April 28 (Bloomberg) -- The U.K. economy probably expanded at its fastest pace in four years in the first quarter as the Bank of England maintained record-low interest rates to cement the recovery.
Gross domestic product rose 0.9 percent, up from 0.7 percent in the final three months of 2013, according to the median of 39 estimates in a Bloomberg News survey. It would be the strongest performance since the second quarter of 2010.
Britain is on course to be the fastest-growing Group of Seven nation this year, fueling speculation that BOE policy makers led by Governor Mark Carney might raise borrowing costs as early as the fourth quarter. Officials have pledged to keep the key rate at 0.5 percent until the economy has used up more of its slack.
“This year should see a continued recovery at a reasonably brisk pace,” Philip Rush, an economist at Nomura International Plc in London, said in an April 25 interview. “The positive news on the economy should be bringing forward that time when rate hikes are appropriate.”
The Office for National Statistics will publish the data, which will include estimates of services, construction and industrial production, at 9:30 a.m. tomorrow in London. Forecasts in the Bloomberg survey range from 1 percent at firms including Credit Suisse Group AG to 0.6 percent at Moody’s Economy.Com.
With unemployment already below the 7 percent threshold at which the Monetary Policy Committee had pledged to consider raising rates, the debate over policy now centers on how much the economy can grow without triggering faster inflation.
One-month forward Sonia contracts signal the central bank will boost the key lending rate -- on hold since March 2009 -- 25 basis points by next March. Five of 32 economists in a Bloomberg survey compiled this month expect a rate increase in the fourth quarter.
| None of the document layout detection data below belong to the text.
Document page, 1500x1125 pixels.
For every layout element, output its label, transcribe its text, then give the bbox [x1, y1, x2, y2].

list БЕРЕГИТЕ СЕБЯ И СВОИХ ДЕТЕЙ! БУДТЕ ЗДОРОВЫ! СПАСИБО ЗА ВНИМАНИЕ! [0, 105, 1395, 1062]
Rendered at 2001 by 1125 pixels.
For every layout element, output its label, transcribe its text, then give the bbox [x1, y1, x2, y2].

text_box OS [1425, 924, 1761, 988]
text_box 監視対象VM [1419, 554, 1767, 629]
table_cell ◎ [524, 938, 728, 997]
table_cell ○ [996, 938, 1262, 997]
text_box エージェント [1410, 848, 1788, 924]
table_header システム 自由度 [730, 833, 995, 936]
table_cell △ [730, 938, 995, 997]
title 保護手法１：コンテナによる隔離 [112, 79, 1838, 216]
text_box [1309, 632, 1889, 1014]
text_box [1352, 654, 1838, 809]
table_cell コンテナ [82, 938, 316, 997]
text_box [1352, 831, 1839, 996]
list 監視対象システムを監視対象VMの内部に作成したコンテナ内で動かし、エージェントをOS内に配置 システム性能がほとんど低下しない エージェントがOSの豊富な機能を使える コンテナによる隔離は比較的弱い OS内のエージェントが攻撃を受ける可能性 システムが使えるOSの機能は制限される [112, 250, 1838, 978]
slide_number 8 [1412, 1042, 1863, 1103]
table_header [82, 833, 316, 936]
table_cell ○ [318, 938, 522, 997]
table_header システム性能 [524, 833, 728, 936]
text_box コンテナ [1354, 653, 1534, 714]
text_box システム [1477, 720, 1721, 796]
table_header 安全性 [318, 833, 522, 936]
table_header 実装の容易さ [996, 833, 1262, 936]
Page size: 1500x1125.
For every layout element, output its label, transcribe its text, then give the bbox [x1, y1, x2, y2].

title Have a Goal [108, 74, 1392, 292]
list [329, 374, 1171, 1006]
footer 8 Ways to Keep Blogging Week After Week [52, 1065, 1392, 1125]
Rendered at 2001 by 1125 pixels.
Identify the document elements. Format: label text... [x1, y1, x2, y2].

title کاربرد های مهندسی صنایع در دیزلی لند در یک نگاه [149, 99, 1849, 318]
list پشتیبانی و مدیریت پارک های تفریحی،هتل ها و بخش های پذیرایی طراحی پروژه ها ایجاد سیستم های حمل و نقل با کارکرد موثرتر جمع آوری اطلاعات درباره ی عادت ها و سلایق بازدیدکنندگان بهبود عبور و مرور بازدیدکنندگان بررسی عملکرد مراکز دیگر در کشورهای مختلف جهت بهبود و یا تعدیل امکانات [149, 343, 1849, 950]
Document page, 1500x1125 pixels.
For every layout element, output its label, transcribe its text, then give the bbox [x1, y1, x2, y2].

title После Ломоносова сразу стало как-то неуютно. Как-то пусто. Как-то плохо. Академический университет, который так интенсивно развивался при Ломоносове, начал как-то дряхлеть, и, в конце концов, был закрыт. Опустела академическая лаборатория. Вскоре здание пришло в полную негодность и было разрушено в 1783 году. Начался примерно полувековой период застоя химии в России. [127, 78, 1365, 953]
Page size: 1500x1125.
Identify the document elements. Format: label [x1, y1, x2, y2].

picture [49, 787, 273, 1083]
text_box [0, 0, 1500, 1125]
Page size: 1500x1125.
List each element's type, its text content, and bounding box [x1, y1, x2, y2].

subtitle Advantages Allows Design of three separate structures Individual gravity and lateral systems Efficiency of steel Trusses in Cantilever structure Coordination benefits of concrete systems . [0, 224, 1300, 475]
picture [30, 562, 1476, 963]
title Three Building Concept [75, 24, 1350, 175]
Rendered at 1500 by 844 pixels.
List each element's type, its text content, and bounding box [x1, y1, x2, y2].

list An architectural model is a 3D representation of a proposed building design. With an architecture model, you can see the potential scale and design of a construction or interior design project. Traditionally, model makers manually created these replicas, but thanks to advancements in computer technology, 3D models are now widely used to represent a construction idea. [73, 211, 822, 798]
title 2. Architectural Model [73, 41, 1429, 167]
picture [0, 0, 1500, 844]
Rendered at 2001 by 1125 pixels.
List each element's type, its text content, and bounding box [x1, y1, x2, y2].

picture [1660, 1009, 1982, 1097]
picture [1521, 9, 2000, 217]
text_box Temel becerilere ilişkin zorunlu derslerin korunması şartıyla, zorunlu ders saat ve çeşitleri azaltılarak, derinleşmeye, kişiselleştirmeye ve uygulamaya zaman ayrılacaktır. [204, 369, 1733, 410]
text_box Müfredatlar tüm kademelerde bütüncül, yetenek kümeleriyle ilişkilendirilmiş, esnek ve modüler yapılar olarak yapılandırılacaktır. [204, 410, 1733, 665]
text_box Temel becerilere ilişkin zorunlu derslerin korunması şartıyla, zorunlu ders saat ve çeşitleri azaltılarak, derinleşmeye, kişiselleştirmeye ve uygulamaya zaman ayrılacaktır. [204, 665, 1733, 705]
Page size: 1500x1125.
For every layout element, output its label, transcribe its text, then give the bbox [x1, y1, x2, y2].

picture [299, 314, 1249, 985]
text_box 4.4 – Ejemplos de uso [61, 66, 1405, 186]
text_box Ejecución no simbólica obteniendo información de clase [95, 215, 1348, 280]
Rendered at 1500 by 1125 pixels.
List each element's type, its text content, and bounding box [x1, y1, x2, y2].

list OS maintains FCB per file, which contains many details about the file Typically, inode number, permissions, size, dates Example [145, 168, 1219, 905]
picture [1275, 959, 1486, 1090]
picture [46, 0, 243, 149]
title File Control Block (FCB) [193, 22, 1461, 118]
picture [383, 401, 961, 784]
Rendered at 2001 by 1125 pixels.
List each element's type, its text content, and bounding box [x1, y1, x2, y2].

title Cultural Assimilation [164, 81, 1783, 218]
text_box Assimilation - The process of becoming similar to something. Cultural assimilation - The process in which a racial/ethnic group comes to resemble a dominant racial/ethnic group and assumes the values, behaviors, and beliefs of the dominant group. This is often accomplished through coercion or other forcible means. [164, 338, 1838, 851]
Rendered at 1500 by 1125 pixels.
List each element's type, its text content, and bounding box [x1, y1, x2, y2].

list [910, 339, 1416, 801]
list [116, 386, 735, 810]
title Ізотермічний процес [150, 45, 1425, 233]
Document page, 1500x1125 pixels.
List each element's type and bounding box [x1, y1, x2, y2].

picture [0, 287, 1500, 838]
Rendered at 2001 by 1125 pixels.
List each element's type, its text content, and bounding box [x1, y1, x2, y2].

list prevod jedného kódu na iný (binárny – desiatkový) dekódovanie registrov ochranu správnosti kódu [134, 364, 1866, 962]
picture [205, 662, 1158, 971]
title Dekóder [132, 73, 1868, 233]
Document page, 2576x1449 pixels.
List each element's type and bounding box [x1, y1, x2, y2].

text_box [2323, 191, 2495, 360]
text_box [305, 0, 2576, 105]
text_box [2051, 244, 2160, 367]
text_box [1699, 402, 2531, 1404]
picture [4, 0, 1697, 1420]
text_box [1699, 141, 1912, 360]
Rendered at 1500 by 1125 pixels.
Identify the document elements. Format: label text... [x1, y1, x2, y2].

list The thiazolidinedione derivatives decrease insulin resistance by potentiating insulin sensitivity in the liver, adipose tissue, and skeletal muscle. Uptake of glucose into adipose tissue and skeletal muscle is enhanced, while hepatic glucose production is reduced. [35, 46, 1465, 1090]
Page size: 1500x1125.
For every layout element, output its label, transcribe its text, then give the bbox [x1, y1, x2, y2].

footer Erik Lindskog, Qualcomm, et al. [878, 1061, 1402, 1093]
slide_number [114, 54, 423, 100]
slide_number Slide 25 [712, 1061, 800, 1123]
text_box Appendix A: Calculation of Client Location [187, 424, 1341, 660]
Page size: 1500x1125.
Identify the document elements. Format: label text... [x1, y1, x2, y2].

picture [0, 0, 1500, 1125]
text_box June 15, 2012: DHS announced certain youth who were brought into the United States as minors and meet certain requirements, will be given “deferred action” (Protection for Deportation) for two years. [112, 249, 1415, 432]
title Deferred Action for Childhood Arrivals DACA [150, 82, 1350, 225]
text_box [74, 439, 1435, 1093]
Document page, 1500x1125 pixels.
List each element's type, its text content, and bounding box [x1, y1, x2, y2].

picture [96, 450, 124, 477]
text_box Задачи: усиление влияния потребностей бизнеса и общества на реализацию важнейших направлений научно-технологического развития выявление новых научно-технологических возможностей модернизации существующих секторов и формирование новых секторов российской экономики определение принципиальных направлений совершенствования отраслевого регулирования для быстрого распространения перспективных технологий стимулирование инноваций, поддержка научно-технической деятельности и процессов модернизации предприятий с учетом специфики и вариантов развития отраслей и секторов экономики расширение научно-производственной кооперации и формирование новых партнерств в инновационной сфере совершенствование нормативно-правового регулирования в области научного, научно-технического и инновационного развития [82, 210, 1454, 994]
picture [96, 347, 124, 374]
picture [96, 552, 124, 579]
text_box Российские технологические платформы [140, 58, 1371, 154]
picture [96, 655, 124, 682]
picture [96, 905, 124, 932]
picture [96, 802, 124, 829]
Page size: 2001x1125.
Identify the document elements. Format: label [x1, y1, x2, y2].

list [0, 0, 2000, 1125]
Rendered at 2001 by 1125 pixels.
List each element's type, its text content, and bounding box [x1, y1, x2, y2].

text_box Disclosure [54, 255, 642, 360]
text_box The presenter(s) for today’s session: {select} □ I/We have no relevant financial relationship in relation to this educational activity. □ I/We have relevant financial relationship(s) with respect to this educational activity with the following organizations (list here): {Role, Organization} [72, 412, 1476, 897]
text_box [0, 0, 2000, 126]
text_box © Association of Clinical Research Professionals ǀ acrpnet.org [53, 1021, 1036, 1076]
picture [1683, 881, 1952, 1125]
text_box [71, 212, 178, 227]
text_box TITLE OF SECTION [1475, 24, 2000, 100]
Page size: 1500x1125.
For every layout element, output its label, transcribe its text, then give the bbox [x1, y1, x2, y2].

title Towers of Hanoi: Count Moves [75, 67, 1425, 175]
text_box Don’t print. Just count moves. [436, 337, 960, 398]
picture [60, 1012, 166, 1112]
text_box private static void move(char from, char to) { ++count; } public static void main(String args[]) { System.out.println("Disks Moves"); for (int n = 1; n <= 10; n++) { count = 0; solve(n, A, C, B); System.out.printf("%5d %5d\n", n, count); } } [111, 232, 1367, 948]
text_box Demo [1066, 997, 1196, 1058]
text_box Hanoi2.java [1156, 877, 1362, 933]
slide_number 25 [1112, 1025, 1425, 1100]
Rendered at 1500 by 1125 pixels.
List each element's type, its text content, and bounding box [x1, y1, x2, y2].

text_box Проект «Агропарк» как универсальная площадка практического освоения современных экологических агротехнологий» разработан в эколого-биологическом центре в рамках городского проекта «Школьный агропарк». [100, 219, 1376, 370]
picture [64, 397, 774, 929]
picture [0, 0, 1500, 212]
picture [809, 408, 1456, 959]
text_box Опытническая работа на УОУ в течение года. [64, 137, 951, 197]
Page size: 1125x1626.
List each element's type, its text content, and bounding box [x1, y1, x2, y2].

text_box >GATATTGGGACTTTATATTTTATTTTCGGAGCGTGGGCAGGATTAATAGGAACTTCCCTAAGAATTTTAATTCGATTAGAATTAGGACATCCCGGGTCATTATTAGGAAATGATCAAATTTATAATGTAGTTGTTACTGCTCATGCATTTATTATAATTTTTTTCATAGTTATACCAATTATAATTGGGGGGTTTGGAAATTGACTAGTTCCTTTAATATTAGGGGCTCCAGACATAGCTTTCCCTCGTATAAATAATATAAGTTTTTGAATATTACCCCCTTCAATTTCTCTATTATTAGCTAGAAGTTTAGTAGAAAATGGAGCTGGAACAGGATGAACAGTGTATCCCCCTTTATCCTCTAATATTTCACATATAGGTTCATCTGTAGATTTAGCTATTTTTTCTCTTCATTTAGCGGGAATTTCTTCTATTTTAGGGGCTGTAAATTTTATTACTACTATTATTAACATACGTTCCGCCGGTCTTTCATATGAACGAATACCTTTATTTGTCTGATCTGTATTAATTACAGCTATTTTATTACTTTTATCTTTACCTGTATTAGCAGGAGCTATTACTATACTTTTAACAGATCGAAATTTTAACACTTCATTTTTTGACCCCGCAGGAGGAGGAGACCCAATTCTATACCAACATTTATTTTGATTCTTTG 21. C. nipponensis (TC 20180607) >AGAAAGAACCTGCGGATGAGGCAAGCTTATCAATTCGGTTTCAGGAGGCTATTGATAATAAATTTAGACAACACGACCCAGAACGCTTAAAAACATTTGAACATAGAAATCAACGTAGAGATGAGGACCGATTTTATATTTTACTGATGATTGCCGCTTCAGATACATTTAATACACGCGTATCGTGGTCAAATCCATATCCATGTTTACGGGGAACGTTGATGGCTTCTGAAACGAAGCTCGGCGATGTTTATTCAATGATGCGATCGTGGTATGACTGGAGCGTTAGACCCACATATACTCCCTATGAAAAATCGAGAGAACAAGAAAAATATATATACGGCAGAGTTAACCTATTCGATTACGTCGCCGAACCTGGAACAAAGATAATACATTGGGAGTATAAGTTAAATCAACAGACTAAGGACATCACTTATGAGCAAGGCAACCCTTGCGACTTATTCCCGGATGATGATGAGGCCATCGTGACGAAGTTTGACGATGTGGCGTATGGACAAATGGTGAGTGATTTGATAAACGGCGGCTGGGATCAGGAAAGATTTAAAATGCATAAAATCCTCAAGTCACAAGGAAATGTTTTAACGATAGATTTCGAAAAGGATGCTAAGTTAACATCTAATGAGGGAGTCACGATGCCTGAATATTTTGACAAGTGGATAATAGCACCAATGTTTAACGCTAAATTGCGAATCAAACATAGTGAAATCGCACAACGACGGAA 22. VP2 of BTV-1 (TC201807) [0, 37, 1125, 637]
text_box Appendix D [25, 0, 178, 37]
The recovery has pushed up yields on gilts maturing in less than five years. The extra yield investors demand to hold 10-year gilts over their two-year counterparts has fallen 50 basis points, or half a percentage point, to 197 basis points this year. The 10-year gilt yield rose 2 basis points from April 25 and traded at 2.66 percent as of 10:33 a.m. in London.
The pound has gained 9.4 percent over the past year, the best performance among 10 developed-market currencies tracked by Bloomberg. It was at $1.6845 in London, up 0.3 percent on the day.
Accelerating growth is a boost for Prime Minister David Cameron and Chancellor of the Exchequer George Osborne as they prepare for European Parliament and U.K. local authority elections on May 22. Their Conservative Party is trailing behind the Labour opposition in opinion polls with just over a year to go before the next general election.
BOE officials raised their U.K. forecasts this month, estimating growth of about 1 percent in the first and second quarters of the year.
The strength of the rebound over the past year has surprised forecasters. After emerging from the deepest recession since World War II in late 2009, the economy struggled to gain traction and output in the fourth quarter was still 1.5 percent below its pre-recession peak.
Consumer spending buoyed by a surging housing market has driven the recovery, with data showing retail-sales growth accelerated to 0.8 percent in the first quarter. A 0.6 percent increase in house prices in April was the 15th consecutive monthly gain, property researcher Hometrack Ltd. said today.
The GDP report may show the recovery is broadening. Industrial production surged the most in eight months in February, ONS figures show. Manufacturers’ optimism rose to the highest in 41 years in April, according to a gauge published last week by the Confederation of British Industry.
The CBI said today its composite survey indicator showed growth gathered pace in April and expectations for the next three months are the strongest since the data began in 2003.
The U.K. is the first G-7 nation to report first-quarter GDP. The U.S. economy, the world’s largest, probably grew at a 1.2 percent annualized rate after a 2.6 percent rate in the fourth quarter, economists said before a report on April 30.
Britain will outperform its G-7 peers this year, according to the International Monetary Fund, which raised its forecast to 2.9 percent this month from 2.4 percent. A year ago, the Washington-based lender was predicting growth of just 1.5 percent in 2014.
The economy expanded 1.7 percent last year, the most since 2010. The Bank of England raised its growth projections in minutes of its April policy meeting, released last week. Officials will publish new quarterly projections on May 14 that will detail its assessment of slack in the economy, as evidenced by indicators such as wage growth and part-time work.
A three-month stretch of inflation below the bank’s 2 percent target has also eased pressure on the MPC to increase borrowing costs. It’s also given a break to consumers, who are seeing wage gains outpace price increases for the first time since the financial crisis.
“The consumer recovery should receive more fundamental support over the coming quarters,” Jonathan Loynes, an economist at Capital Economics Ltd. in London, said in a statement. “We continue to expect overall household spending to post solid gains of about 2.5 percent, or possibly more, both this year and next.”
There are also signs business investment is helping to support a recovery that has so far relied on consumers saving less of their income. Corporate spending rose 8.7 percent in the fourth quarter from a year earlier and the Office for Budget Responsibility, which oversees forecasting for the Treasury, expects investment to grow about 8 percent per year over the next four years.
“There is clear evidence that firms are now looking to step up their borrowing as markedly improved economic activity in recent months lifts their confidence and need for capital,” said Howard Archer, an economist at IHS Global Insight in London.